Forum Discussion
mdmiles1485
May 11, 2023Copper Contributor
How to set conditional values of a cell base on the value of another cell
I'm a very basic user of excel so please forgive my ignorance. I'm attempting to assign a cell a specific value base on certain conditions of another cells value. I'm inputing score cards for my golf league. Each hole they play they will end with a score. Base on whatever they scored they get points for it or get points taken away. Example: If they make a bogey on the hole they recieve 1pt, Par 2pts, Birdie 3pts, Eagle 5pts, and then double Bogey -1pt, Triple Bogey -2pts. So I would have multiple Conditions for each hole. And the conditions wont always be the same because each hole is different in terms of PAR. I ignorantly tried to just create one condition to see if I could. Mine looked like this =2IFC39=4. meaning 2 pts because they parred the first hole (first hole is a par 4). If someone could help with how this formula should actually look it would be help me so much. And beyond that, If this is even possible
- OliverScheurichGold Contributor
=VLOOKUP(C2-B2,$G$2:$I$7,3,FALSE)
=VLOOKUP(C2-B2,$G$2:$I$7,2,FALSE)
An alternative could be a reference table along with VLOOKUP formulas. The formulas are in cells D2 and E2 and filled down.

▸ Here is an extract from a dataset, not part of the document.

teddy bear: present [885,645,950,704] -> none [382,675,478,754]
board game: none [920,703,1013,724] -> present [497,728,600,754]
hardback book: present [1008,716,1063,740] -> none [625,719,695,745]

- Martin_WeissBronze Contributor
Hi mdmiles1485
you are already very close with your formula.
=IF(C39=4;2;0)
It gives 2 if the value in cell C39 = 4, otherwise it gives 0
- mathetesSilver Contributor
Given multiple holes, differing pars, etc., you'd probably be better served by approaching this with a couple of tables and using one of several different LOOKUP formulas. By tables, I mean something like this:
To paraphrase your first sentence, though, describing myself "I'm not at all experienced in golf, neither player nor spectator, so please forgive my ignorance." I do know Excel, I think, sufficiently to answer your Excel questions once you clarify such things as:
- what a golf score card looks like,
- what data you expect to enter into each cell for each player's results on each hole --
- do you enter the strokes played, or do you just enter the more abstract "Bogey" or "Birdie," or both
- etc. (i.e., anything else that might figure in to the data you'd collect and the output you'd expect when all is tabulated.

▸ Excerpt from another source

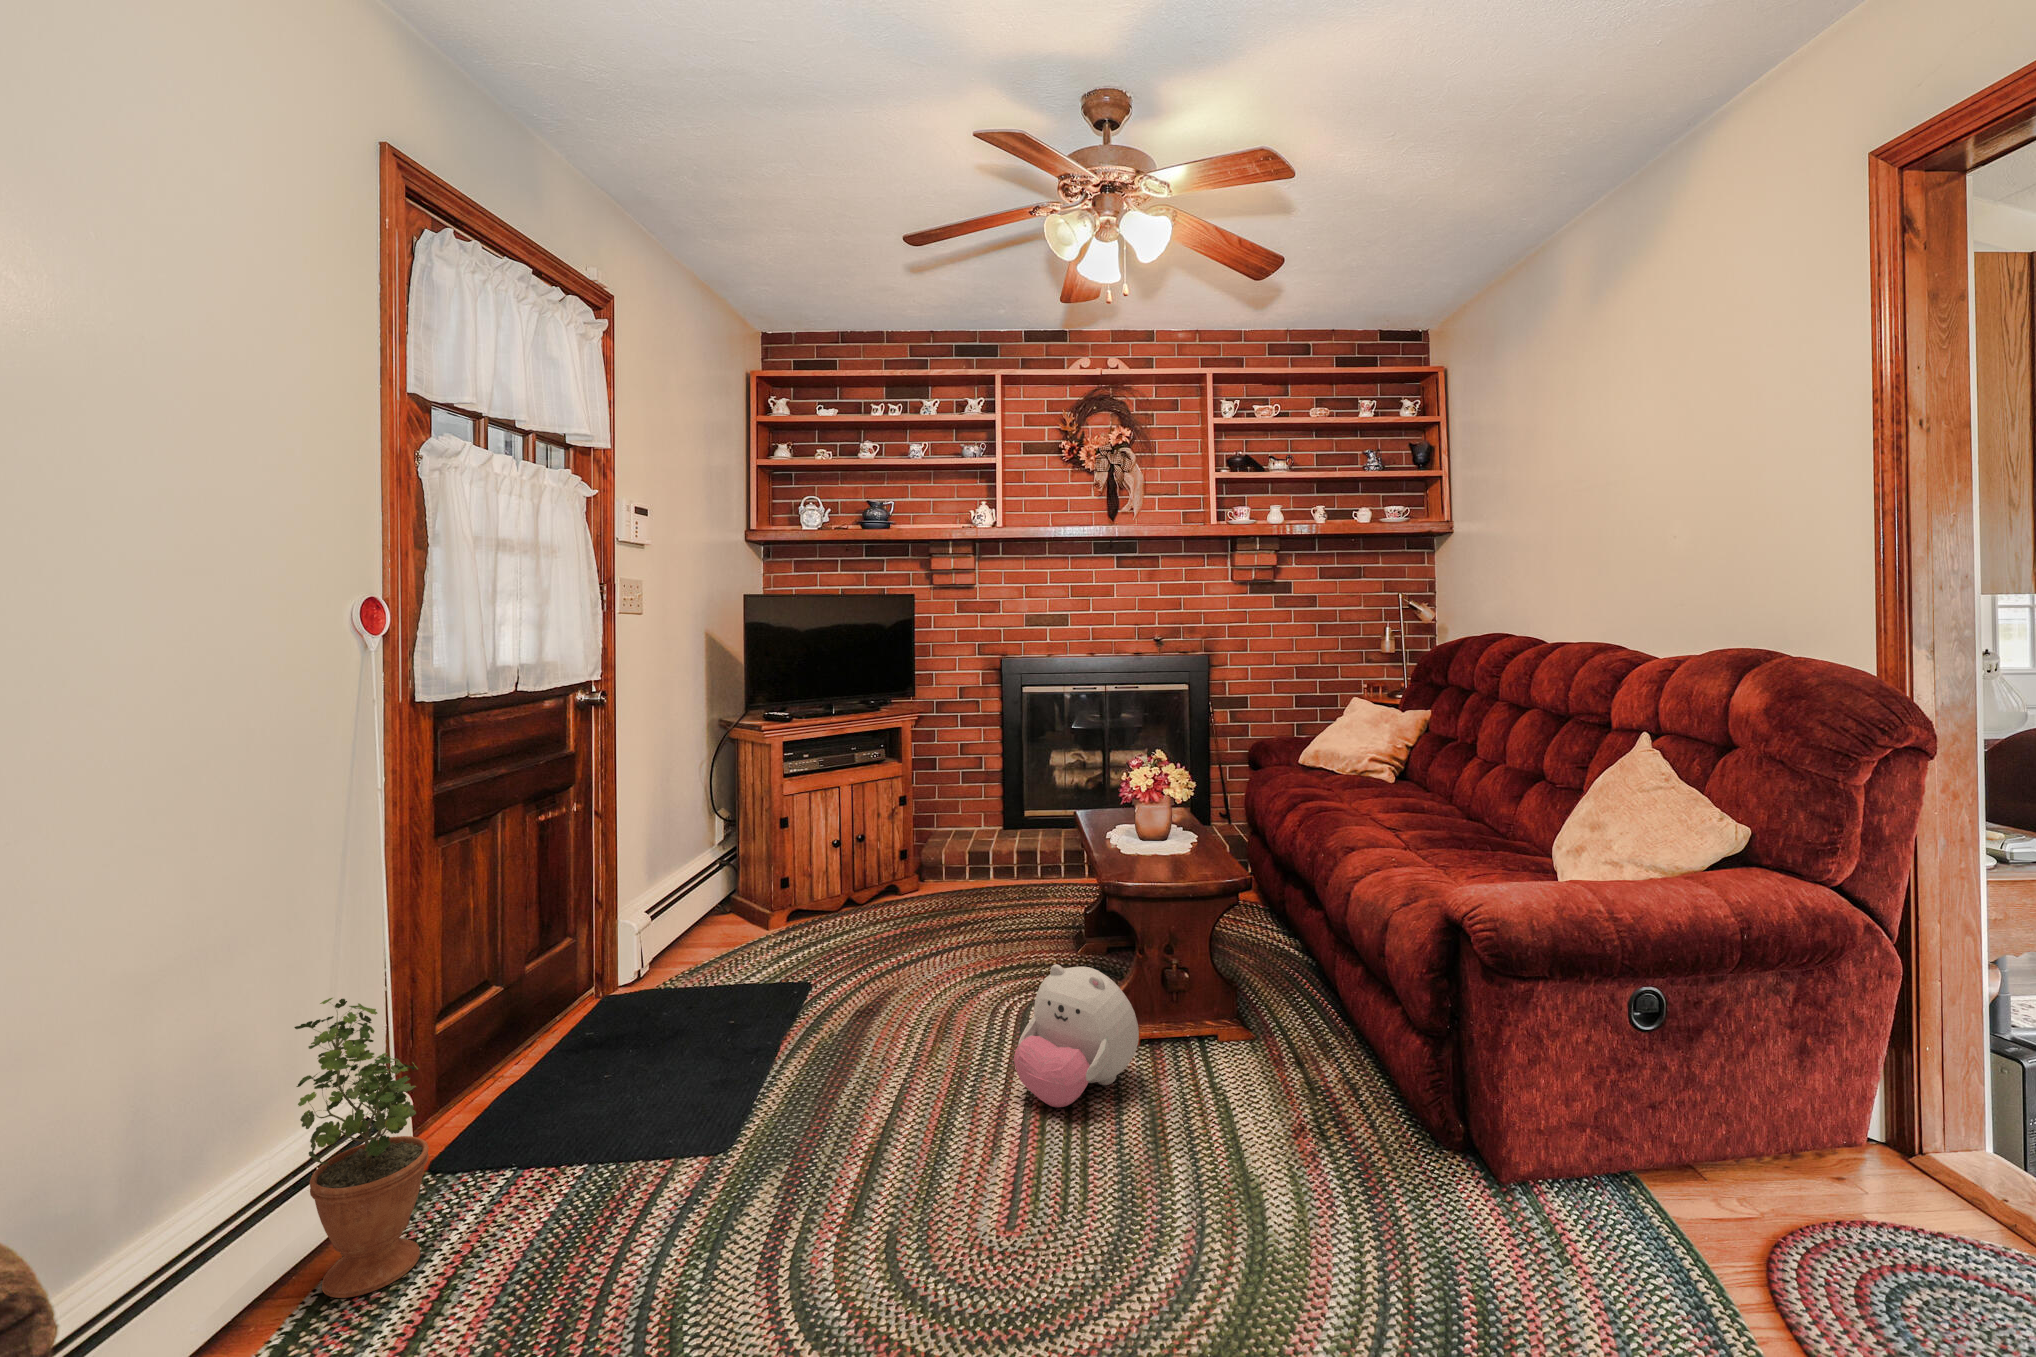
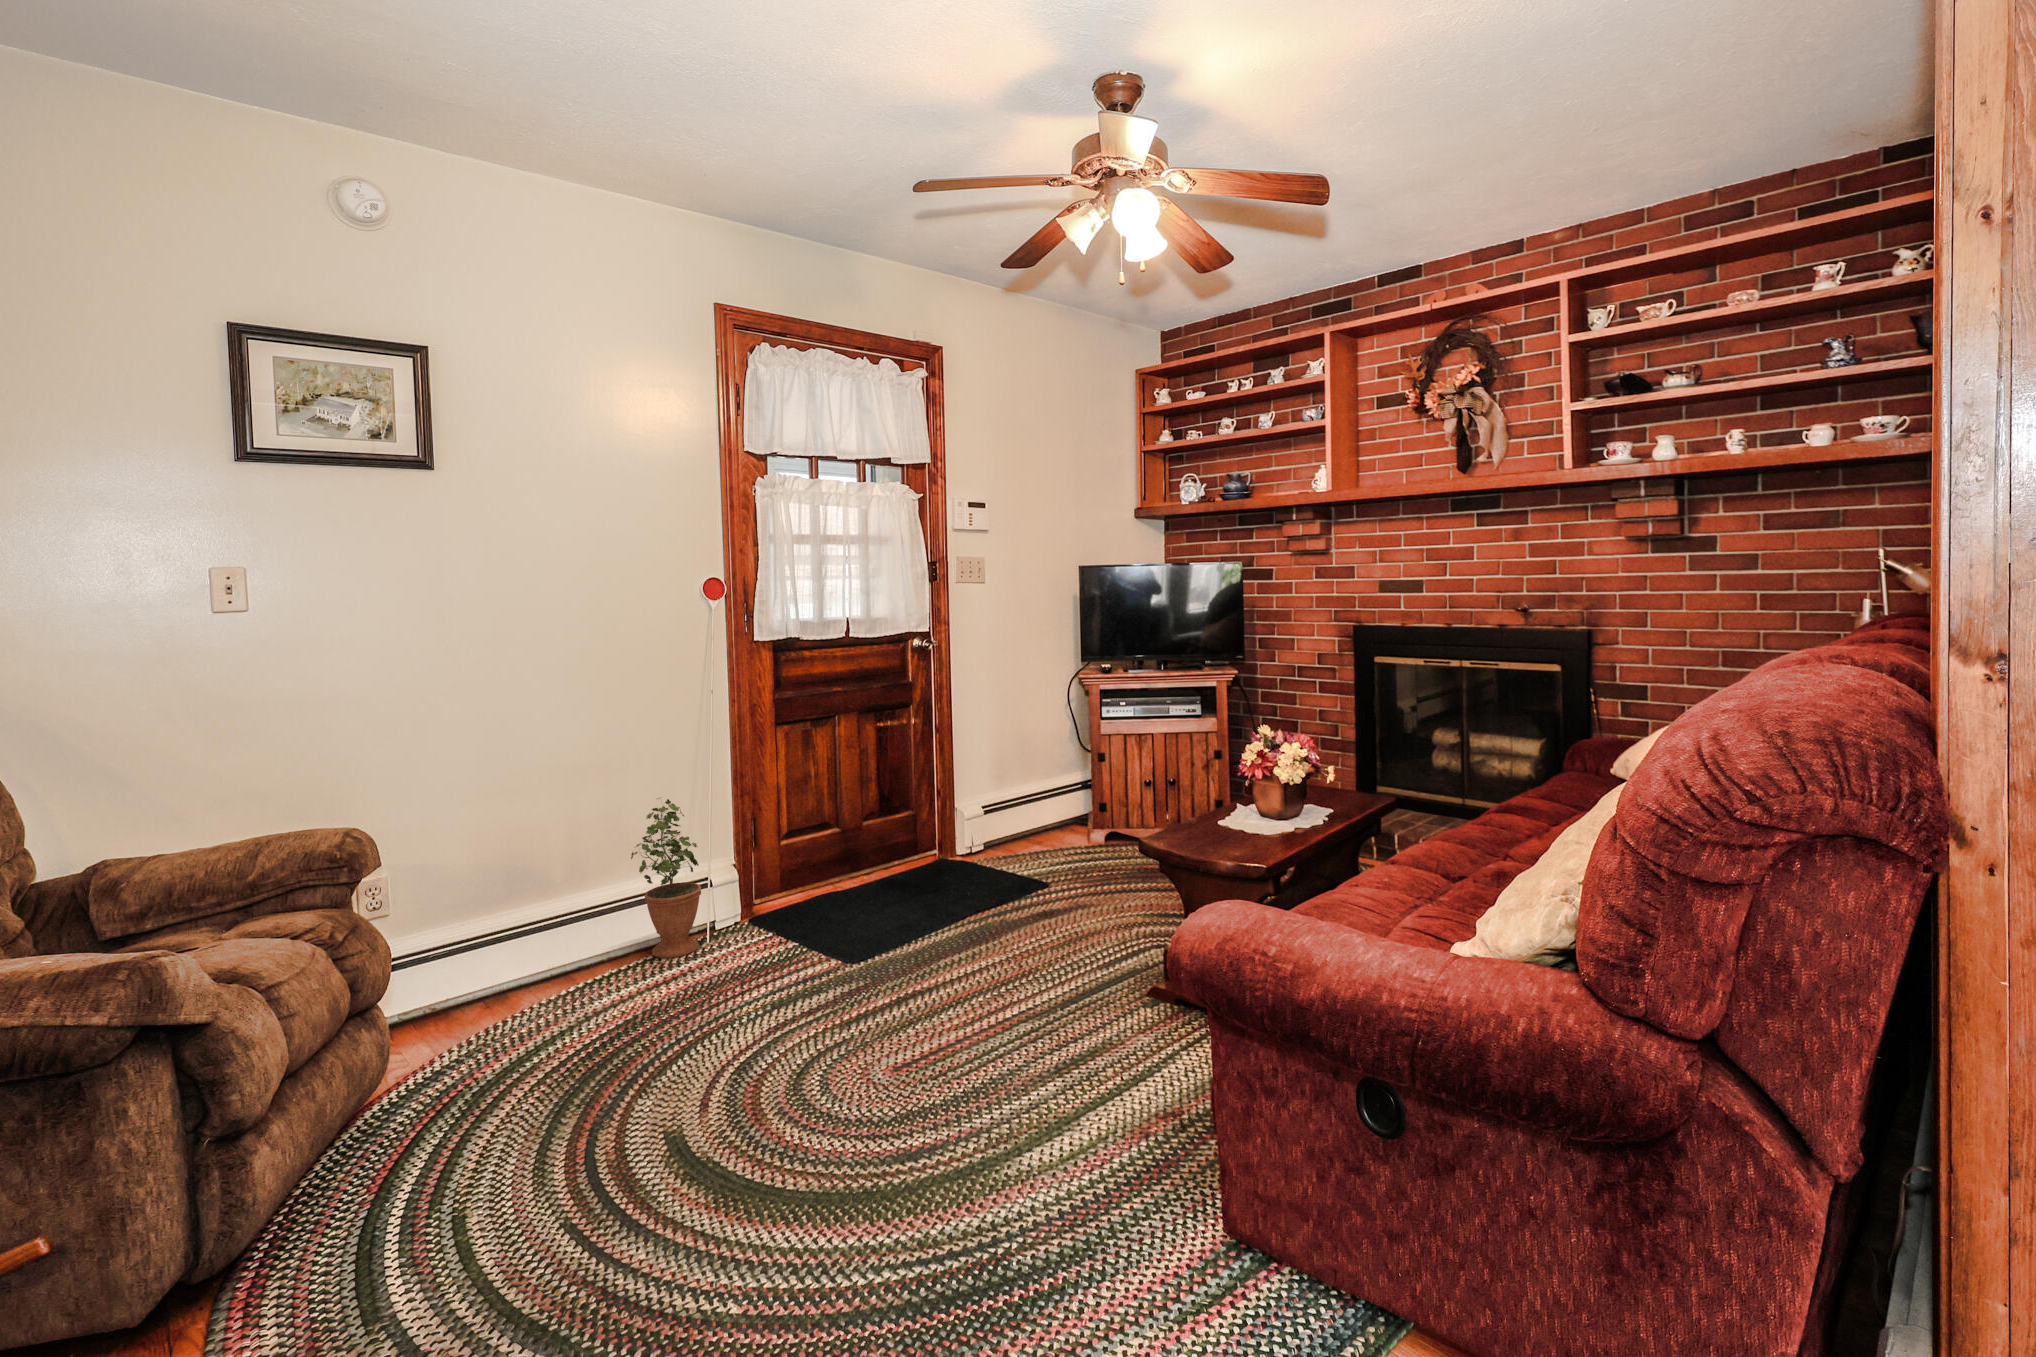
plush toy: present [1014,964,1139,1107] -> none [1017,890,1122,1005]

And, yes, I really am that ignorant about golf. (Tennis is my game.)
I also am part of a small group of friends who play several of the word games that have become so popular in recent months, and I have a spreadsheet where I tabulate the results. Each day's results, results YTD, and averages, medians, etc. The top level summary looks like this (and just like golf, the low score wins; OK, I'm not totally ignorant of golf's rules).